TEXT UNDER STUDY:
========================================================================

Windows minidump files aren’t the same as typical files, and as such do need a special program to open and view them. The most accessible and notable program available is the Windows 10 Debugger Tool (WinDbg), which is easily obtainable from the Microsoft website.
Another option is to use a program called BlueScreenView, which works very similarly to the WinDbg program. Simply download the zip file from the link above and extract the program to start. When you load BlueScreenView up, you will need to use it to open a Windows minidump file, which will allow you to view a summary of the problem and the cause behind it.
Finally, the program WhoCrashed attempts to do the same thing as BlueScreenView, but with a more user-friendly interface and a slightly more in depth analysis than a summary. It will offer more details on what the minidump file contains, as well as offer its own suggestions on what to do about the problem.
Note: it is highly recommended that you run any third-party program that you download through a virus checker before using.
How to Read and Analyze Minidump Files to Troubleshoot System Crashes
In order to view the information inside a minidump file, you’ll first need to open it. Luckily, WinDbg, included with the Windows Driver Kit, is capable of opening and analyzing minidump files in just a few short steps.
- Start by hitting the Windows key on your keyboard, and type “WinDbg” into the search box. If you do not already have the debugging tool installed, you will be redirected to install it.
- Open the Windows Debugger Program by right-clicking it and selecting “Run as Administrator”.
- In the menu bar, select “File,” then “Start Debugging” on the left.
- On the right, select “Open Dump File.”
- Look for the folder containing the desired dump file. As mentioned earlier, the default location for this is “%systemroot%\Minidump.” Double-click on the most recent minidump file. Opening the dmp file may take a few minutes.
- Near the bottom of the debugger window, type “!analyze -v” into the input box and press Enter. This will also take a few minutes to complete.
Now that the file is open, search for the headings labelled “MODULE_NAME” and “IMAGE_NAME.” These headings will indicate what program or driver is causing the problem, and potentially reveal some preliminary steps you can take to start addressing it.
Using a Third-Party App to Analyze and View Minidump (.dmp) Files – BlueScreenView
If you would rather use a third-party application to open the minidump files, then follow the steps below to install and use BlueScreenView.

========================================================================

DATASET EXTRACT:

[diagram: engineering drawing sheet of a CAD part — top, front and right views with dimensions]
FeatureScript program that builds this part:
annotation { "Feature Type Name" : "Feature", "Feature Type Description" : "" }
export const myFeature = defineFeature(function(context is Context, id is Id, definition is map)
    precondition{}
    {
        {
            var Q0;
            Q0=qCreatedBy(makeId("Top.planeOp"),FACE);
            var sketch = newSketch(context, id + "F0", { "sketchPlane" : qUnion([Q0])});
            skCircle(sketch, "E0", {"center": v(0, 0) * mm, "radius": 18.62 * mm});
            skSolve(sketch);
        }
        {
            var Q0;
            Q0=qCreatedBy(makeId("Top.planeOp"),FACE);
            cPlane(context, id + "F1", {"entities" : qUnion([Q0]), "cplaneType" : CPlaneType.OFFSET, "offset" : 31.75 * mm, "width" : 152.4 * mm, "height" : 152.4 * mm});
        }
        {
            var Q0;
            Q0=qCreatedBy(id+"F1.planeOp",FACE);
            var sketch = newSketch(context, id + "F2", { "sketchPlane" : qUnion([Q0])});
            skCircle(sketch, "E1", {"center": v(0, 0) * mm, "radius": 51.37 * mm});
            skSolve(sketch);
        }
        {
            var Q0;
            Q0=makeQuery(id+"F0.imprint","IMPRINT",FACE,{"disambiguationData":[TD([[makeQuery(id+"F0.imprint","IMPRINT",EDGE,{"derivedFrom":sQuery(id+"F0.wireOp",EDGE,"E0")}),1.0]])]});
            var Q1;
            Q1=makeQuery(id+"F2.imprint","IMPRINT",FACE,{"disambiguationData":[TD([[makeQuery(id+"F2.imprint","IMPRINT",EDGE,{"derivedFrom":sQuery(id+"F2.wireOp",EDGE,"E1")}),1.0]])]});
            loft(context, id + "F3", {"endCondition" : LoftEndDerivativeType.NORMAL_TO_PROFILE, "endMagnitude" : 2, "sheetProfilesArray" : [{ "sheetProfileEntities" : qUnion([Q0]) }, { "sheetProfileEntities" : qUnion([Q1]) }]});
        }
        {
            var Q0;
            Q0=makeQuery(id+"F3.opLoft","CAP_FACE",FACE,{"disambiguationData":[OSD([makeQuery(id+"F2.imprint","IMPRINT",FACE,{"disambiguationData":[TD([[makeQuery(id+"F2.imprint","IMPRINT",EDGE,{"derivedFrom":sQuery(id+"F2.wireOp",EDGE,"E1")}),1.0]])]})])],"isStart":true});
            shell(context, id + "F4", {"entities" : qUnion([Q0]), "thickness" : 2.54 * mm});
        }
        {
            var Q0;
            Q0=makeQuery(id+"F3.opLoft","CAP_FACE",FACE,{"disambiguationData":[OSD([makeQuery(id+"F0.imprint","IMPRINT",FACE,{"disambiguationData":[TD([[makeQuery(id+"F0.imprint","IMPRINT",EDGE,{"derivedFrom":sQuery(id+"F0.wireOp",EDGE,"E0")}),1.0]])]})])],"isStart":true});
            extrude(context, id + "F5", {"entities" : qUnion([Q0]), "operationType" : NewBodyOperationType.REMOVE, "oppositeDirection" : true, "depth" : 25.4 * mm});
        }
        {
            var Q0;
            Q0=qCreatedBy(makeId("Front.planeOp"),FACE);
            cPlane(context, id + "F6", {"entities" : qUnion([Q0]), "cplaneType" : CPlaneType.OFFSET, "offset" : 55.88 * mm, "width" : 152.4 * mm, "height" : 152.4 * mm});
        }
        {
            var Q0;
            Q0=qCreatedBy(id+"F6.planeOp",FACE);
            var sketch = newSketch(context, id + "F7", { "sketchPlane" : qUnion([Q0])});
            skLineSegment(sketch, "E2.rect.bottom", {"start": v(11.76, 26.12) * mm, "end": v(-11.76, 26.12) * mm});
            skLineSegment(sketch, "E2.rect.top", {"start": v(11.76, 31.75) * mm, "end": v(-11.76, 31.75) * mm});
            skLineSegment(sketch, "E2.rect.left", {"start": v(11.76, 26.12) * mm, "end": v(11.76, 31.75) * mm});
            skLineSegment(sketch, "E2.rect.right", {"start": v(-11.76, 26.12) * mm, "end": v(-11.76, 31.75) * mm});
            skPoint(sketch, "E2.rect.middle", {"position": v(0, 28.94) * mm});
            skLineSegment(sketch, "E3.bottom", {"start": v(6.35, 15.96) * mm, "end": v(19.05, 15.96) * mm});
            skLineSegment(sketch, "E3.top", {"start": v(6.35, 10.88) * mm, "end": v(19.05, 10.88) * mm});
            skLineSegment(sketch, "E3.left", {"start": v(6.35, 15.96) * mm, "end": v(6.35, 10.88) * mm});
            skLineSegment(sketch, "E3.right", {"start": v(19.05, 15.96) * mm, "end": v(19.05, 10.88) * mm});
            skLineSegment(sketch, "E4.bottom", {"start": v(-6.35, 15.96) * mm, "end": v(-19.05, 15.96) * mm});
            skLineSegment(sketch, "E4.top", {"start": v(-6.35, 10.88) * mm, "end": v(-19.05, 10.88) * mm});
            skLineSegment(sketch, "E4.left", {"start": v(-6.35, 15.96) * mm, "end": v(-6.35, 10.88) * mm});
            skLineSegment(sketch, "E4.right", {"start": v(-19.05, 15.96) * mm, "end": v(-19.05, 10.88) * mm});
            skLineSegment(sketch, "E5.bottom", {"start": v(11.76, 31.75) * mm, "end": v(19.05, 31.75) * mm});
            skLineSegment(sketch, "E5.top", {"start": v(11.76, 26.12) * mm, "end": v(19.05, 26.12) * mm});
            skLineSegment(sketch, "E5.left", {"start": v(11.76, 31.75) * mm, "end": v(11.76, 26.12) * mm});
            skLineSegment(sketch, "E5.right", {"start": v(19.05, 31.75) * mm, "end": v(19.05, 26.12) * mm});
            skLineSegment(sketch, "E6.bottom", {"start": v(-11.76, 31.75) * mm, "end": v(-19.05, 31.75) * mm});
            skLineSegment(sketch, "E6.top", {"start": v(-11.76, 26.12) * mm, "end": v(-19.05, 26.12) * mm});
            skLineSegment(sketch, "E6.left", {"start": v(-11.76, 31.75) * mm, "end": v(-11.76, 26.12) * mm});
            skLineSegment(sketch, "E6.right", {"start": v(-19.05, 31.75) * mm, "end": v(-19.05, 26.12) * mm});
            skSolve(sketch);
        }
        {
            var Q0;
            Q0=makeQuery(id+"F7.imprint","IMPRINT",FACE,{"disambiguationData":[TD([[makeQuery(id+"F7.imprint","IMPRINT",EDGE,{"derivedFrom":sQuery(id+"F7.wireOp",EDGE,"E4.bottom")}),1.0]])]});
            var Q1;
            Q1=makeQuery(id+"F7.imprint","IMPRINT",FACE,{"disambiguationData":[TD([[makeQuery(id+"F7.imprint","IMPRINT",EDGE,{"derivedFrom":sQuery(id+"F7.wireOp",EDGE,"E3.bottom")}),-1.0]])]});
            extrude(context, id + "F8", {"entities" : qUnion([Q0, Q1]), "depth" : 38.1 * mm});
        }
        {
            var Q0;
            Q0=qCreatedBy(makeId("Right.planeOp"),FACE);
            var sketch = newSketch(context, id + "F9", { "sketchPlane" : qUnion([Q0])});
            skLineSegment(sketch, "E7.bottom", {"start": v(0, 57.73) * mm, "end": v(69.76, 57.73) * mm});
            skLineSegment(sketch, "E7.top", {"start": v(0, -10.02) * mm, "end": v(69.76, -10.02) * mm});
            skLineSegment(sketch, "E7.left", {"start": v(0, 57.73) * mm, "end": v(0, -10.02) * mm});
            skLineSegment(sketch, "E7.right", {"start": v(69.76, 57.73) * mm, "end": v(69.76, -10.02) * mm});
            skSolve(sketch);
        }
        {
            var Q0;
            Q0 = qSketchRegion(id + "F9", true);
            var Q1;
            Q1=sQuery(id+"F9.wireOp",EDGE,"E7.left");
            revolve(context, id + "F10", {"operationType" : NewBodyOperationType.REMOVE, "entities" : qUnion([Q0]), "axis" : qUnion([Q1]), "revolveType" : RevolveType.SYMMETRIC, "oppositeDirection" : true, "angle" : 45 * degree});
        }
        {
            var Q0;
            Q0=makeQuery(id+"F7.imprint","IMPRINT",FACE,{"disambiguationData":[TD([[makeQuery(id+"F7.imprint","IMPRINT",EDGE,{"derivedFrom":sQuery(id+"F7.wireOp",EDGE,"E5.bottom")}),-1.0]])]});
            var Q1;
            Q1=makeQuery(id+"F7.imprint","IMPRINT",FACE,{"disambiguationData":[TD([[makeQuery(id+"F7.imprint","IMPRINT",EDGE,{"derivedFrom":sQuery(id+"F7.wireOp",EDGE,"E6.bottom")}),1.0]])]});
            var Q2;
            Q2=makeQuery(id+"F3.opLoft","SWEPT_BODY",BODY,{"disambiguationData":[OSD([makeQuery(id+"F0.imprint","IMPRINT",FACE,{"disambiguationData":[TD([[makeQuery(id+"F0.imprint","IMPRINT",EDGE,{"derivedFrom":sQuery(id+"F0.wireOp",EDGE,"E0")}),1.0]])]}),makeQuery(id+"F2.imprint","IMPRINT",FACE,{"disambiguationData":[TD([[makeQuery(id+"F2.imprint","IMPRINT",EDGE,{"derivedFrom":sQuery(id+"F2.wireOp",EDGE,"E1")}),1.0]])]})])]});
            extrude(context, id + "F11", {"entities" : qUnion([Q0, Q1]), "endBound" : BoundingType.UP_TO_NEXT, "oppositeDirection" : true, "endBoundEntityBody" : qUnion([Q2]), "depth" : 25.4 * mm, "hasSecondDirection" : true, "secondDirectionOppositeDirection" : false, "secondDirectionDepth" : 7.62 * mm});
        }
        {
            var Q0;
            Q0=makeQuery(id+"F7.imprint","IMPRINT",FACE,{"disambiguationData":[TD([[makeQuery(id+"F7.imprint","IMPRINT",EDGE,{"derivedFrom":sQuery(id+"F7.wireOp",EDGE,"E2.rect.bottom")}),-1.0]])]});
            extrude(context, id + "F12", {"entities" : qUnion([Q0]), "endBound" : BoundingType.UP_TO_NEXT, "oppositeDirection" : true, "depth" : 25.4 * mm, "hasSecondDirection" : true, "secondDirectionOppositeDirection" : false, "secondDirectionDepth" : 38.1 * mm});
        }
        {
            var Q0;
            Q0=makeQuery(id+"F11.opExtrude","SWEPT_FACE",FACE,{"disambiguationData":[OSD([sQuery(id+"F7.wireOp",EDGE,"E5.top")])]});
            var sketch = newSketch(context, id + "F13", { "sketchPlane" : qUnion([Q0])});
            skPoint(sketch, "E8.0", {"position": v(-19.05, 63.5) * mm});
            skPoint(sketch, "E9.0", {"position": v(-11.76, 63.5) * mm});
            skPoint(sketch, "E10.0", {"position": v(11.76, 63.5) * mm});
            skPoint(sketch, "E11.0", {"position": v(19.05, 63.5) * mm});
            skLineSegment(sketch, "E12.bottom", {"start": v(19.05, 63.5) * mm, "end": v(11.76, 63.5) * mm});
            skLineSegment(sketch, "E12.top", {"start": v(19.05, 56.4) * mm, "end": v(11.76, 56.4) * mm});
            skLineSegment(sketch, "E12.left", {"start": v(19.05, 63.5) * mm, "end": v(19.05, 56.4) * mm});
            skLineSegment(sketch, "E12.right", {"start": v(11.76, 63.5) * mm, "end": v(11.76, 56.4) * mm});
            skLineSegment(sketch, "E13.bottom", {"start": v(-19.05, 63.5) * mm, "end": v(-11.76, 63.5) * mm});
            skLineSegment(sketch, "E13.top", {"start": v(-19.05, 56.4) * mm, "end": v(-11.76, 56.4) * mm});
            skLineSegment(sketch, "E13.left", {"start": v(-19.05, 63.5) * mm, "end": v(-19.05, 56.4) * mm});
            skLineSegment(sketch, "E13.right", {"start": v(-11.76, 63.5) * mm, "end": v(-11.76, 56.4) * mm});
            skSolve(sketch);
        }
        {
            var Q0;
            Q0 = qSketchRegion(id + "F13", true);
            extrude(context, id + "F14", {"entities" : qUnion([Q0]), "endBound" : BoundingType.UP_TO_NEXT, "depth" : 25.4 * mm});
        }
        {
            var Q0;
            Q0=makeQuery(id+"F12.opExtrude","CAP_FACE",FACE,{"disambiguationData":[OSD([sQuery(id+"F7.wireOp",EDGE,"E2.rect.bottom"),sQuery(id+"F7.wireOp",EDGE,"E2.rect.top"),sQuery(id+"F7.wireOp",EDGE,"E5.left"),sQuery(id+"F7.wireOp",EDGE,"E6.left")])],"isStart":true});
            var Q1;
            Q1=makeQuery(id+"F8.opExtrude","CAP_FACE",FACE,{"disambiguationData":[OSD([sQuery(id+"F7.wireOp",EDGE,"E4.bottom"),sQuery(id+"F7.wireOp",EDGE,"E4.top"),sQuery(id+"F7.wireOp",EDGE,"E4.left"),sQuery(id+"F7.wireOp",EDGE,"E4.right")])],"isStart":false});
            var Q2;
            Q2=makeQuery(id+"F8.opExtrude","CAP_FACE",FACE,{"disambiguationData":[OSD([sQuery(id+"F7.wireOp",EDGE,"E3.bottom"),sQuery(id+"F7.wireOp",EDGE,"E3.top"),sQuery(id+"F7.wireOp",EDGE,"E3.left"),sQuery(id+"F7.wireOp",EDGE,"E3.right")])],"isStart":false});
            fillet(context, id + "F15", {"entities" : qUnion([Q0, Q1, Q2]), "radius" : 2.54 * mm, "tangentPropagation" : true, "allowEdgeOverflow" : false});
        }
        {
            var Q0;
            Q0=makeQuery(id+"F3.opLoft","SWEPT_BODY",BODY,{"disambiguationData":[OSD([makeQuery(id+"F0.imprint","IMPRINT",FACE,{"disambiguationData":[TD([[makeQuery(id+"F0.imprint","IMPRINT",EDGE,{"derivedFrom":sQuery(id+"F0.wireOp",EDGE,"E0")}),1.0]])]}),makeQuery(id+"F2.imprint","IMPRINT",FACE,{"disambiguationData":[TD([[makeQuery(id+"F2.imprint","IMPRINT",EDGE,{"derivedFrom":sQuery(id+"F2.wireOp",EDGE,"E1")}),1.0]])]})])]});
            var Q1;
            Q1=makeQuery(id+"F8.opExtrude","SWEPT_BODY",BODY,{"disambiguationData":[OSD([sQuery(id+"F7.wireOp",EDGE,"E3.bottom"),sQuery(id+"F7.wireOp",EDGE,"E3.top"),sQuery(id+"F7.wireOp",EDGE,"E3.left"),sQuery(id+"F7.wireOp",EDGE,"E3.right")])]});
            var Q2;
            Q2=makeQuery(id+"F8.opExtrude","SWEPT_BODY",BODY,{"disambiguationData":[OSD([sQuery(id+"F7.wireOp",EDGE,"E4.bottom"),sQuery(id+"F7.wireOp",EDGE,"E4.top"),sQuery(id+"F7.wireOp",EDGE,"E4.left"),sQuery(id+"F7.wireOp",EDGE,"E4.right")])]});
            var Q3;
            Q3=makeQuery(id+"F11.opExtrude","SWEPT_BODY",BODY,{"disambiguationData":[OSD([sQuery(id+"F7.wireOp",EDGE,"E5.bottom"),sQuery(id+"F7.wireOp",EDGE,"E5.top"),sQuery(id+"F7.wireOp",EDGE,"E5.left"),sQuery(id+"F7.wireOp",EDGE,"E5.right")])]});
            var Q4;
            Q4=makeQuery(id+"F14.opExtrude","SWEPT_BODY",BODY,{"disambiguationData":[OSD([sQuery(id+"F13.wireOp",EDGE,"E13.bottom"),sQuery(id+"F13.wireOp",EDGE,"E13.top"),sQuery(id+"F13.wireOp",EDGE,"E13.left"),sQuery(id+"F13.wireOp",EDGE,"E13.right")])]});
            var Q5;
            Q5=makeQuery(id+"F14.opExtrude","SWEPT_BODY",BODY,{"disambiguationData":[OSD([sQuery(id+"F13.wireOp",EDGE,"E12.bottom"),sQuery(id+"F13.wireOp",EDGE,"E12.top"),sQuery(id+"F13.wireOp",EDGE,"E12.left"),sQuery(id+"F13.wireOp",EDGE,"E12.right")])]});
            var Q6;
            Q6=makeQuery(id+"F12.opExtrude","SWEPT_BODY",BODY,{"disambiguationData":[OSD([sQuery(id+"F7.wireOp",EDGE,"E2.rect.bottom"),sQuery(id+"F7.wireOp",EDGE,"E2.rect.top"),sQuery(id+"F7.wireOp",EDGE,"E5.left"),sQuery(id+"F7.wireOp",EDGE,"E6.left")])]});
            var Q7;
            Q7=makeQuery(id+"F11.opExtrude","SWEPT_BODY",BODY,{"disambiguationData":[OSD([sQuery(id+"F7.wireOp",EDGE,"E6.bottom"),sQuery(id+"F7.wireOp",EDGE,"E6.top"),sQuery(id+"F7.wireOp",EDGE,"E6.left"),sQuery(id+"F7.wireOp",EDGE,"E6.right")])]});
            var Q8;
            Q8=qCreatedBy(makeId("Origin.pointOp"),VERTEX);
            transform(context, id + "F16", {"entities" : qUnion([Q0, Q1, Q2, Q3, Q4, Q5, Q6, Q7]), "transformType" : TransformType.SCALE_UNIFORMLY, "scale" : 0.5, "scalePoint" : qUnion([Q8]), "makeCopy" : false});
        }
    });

========================================================================

TASKS AND EXERCISES:
A. Answer these from the text on reading minidump files:
(i) Which kit is WinDbg included with?
(ii) What must be typed into the input box near the bottom of the debugger window?
(iii) Which two headings show what program or driver is causing the problem?
B. Continue the text on reading minidump files from where it stops.

TASK RESPONSES:
A.
(i) The Windows Driver Kit.
(ii) "!analyze -v"
(iii) "MODULE_NAME" and "IMAGE_NAME."

B.
- Download BlueScreenView from this website link. You will need to choose between the 32-bit and 64-bit option.
- Choose to save the file.
- Head to your downloads folder and right-click the file.
- Extract all of the files to an unzipped folder.
- In the unzipped folder, run the BlueScreenView application file.
- BlueScreenView will now automatically scan your minidump file.
- Crash details will be displayed in a list within the top window pane of BlueScreenView.
- In the lower window pane, you will see associated drivers with the crash.
- Double-click on the driver of the latest crash to see the properties of the errors in a neat table format.
In the table format, you will see the dmp file name, crash time, bug check, bug check code, parameters, which driver caused the crash, file version, and more.
If you want to send an HTML report to a technician for troubleshooting, just right-click the dump file and choose HTML Report – All Items. If this crash occurs regularly, you can save the reports for future debugging by right-clicking the Windows minidump file and choosing Save Selected Items.
Wrapping it Up
When it comes to diagnosing software based computer crashes, Windows minidump (.dmp) files are an invaluable asset in any computer owner’s toolbelt. By using these files, you can quickly, and easily, determine what program, application or driver is causing your computer to crash, as well as acquire some steps you can take to try and fix the problem straight away. Although they don’t contain as much information as full Crash Dump Files, and won’t reveal if any additional errors occurred, the info they do contain is invaluable for obtaining a quick diagnosis and developing a recovery method.